The chemical industry is the driving force of Louisiana's economy but when disaster strikes it can be devastating, even deadly.
Louisiana firefighters have become the first in the nation to be specially trained to respond to those emergencies.
It's the kind of emergency that puts plant workers and people who live nearby on edge. Less than a week ago one woman said an explosion at a pipeline southeast of Franklinton knocked her off her sofa. Residents in 55 households were forced to evacuate. State Fire Marshal Butch Browning said in those situations first responders have to act fast.
"If you have time to think. If you have time to second guess then lives can be lost and property could be damaged," Browning said.
Thousands of miles worth of pipeline run beneath Louisiana's surface. Browning said nearly 2,000 firefighters in Louisiana have been trained to respond to leaks and other hazards involving pipelines and chemical plants.
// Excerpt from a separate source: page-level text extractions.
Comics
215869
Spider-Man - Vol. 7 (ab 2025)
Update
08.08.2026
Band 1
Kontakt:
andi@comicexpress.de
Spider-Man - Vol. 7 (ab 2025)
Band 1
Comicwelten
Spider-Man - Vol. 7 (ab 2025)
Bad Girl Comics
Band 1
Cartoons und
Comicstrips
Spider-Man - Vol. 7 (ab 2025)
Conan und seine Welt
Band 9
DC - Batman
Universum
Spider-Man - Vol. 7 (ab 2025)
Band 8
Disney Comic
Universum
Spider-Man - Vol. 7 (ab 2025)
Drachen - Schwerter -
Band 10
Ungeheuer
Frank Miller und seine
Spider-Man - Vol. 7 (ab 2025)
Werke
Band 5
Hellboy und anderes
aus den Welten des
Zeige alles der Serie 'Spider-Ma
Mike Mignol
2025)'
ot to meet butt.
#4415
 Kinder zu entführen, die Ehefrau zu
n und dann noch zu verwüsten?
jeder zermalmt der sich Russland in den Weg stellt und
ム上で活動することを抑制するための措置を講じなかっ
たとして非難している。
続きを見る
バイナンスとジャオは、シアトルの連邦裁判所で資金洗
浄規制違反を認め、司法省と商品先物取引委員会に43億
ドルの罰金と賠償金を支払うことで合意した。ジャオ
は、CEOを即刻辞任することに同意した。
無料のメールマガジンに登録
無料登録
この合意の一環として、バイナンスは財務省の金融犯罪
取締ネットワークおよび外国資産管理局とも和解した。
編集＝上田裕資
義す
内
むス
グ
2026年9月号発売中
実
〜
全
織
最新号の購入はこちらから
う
They were part of a pilot program offered through the National Association of State Fire Marshals and Shell Pipeline Company. It's an online course where a pipeline operators give first responders a better understanding of what they do and the best ways to respond in emergencies.
"It used to be we operate within our departments and when big things happen we lacked coordination. Incident command system does four fundamental things. It does a command. It does an operation, logistics and support."
Browning said the new training program puts all emergency personnel on the same page and makes responding to these type of disasters almost second nature, which can mean the difference between life and death.
"The specialty training they receive in hazardous material response is essential."
Browning said the pipeline safety class also helps increase the state's fire rating.